Ledvance Lightify bulbs are built to closely mimic standard incandescents in appearance, and they’re designed to work with the Lightify Gateway. The gateway is a small ZigBee device that plugs into any wall socket near where you have the bulbs installed, easily bridging the gap between lighting and your smartphone. It remains a far more elegant solution than the wired Philips Bridge, and Lightify now also works with most of the major smart-home hubs, including Wink, SmartThings, HomeKit, and Amazon Echo.
I was happy to see that Ledvance has taken some major steps to improve its formerly obtuse setup process, although it still has a way to go before it’s easy enough for mainstream America. Little improvements, such as scanning the QR code on the back of the Gateway with your phone’s camera (instead of having to type in a long code), make pairing simpler and setup faster. The app, however, is still comparatively slow and remains far from intuitive in daily use. In fact, early in the installation process, I ran into a snag that required Ledvance to manually reset my account before I could continue testing.

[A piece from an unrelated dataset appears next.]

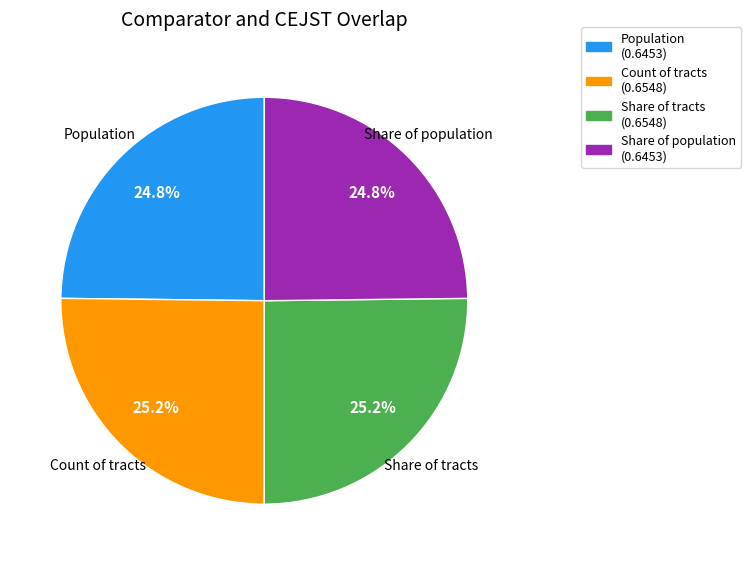

What percentage is NOT represented by Count of tracts?

74.8%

That’s not likely to be the norm for regular users, though, who will find that the Lightify app is loaded with features, including scheduling systems, wake-up timers, party modes, and even a new “TV simulation” mode that’s meant to mimic the glow of a television while you’re away. Some of these features are more impressive than others. The TV simulator, for example, took significant tinkering in order to appear convincing when viewed from outside the house. On the other hand, other features like the ability to choose a light color based on the hue of your own photo can be quite seamless.
One nagging problem I found is that interacting with one screen of the Lightify app resets whatever else the bulb is doing. For example, if you have the TV simulator or a color sweep active, but then you try to dim the light elsewhere, the bulb will revert to a solid color. To dim the TV simulator or color sweep, you have to drill down to find that system’s specific brightness control. It’s a small thing, but it does require some extra effort on self-training on the part of the user.
Also of note: The bulb cannot be dimmed through a hard-wired switch, and it flickers badly if a dimmer is present at all on the circuit—even when that dimmer is at full power. Ledvance does sell its own external dimming switch ($30) that lets you control brightness and power wirelessly, without having to open the app.
All told, the Ledvance Lightify RGBW is a quite affordable bulb that has an ample collection of features. Whether you have the patience to dig into all of them is another question.